Das System nicht auf den Kopf stellen

29 Baselbieter Gemeinden, darunter alle Birsecker Gemeinden, lehnen die Ausgleichsinitiative und den Gegenvorschlag ab. Ein Lastenausgleich bei der Sozialhilfe führe langfristig zu höheren Kosten.

Die Gemeindepräsidien luden zur Medienkonferenz (v. l.): Marianne Hollinger (Aesch), Markus Eigenmann (Arlesheim) und Melchior Buchs (Reinach).  Foto: Tobias Gfeller
Die Gemeindepräsidien luden zur Medienkonferenz (v. l.): Marianne Hollinger (Aesch), Markus Eigenmann (Arlesheim) und Melchior Buchs (Reinach). Foto: Tobias Gfeller

Kommt die von elf von der Sozialhilfe besonders stark belasteten Gemeinden lancierte Ausgleichsinitiative durch, müsse man sich überlegen, das eigene Engagement für die Betreuung der Sozialhilfefälle zu kürzen, meinte vergangene Woche Reinachs Gemeindepräsident Melchior Buchs (FDP), der zusammen mit seinen Arlesheimer und Aescher Amtskollegen Markus Eigenmann (FDP) und Mari-anne Hollinger (FDP) Argumente darlegte, weshalb sowohl die Ausgleichsinitiative wie auch deren Gegenvorschlag abzulehnen sind.

Werden die Lasten der Sozialhilfe auf alle Gemeinden verteilt und über einen gemeinsamen Topf getragen, würden den einzelnen Gemeinden die Anreize fehlen, sich selber in der Bekämpfung der Sozialhilfekosten zu engagieren, befürchtet Buchs.
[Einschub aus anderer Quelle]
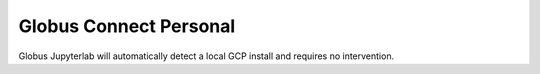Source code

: Globus Connect Personal
=======================

Globus Jupyterlab will automatically detect a local GCP install and requires
no intervention.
Die Folgen wären dramatisch, warnt Eigenmann: «Die Gemeinden würden in diesem Bereich sparen und die Sozialhilfeausgaben im ganzen Kanton langfristig zwischen 20 und 30 Prozent steigen.» Investitionen in die Bekämpfung der Sozialhilfekosten innerhalb der Gemeinden würden sich aber lohnen, betonte Hollinger.

Härtefallbeiträge lockern

Buchs, Eigenmann und Hollinger verneinten nicht, dass es Gemeinden gibt, die besonders stark von Sozialhilfekosten betroffen sind. Man könne diesen aber helfen, ohne das System auf den Kopf zu stellen. Wichtigstes Instrument dafür sei der Finanzausgleich, der bereits jetzt dafür sorge, dass stark belastete Gemeinden unterstützt werden. Neu könnten unter anderem die Regeln zur Ausrichtung von Härtefallbeiträgen aus dem Ausgleichsfonds gelockert und damit den Zugang zu den Mitteln vereinfacht werden. Dies könne der Regierungsrat in eigener Kompetenz veranlassen. Damit könnte rasch und unverzüglich den betroffenen Gemeinden geholfen werden. Dafür das System auf den Kopf zu stellen, sei unnötig. Zudem glauben die 29 Gemeinden nicht, dass sich alle 86 Gemeinden auf eine Regelung für den Lastenausgleich einigen könnten. «Dann würde dies der Kanton übernehmen und für die Gemeinden die Entscheidungen treffen. Das ist doch genau das, was wir in den Gemeinden nicht wollen», warnt Buchs. Denn gerade bei der Sozialhilfe liege die Kompetenz bei den Gemeinden. «Wir sind näher am Ball. Wir kennen die betroffenen Menschen und können sie effektiver betreuen, was am Ende einer erfolgreichen Reintegration in den Arbeitsmarkt zugutekommt.»

Neben Aesch, Arlesheim und Reinach sagen auch Duggingen, Münchenstein und Pfeffingen Nein zur Ausgleichsinitiative und zum Gegenvorschlag. Letzterer weise den Mangel auf, dass er den wirklich bedürftigen Gemeinden zu wenig und solchen, die finanziell stark sind, unnötig viele Mittel bereitstelle. Von den 15 Gemeinden, die 80 Prozent der gesamten Sozialhilfekosten im Kanton Baselland stemmen, setzen sich 11 für ein doppeltes Nein ein. Die 29 Gemeinden machen 61 Prozent der Baselbieter Gesamtbevölkerung aus. «Ein starkes Signal», findet Markus Eigenmann. Ein Zeichen dafür, dass es langfristig allen Gemeinden guttun würde, Initiative und Gegenvorschlag abzulehnen. Auch jene, die von der Ausgleichsinitiative Stand jetzt profitieren. Dies wäre zurzeit auch Reinach, das 300000 Franken aus einem gemeinsamen Topf erhalten würde.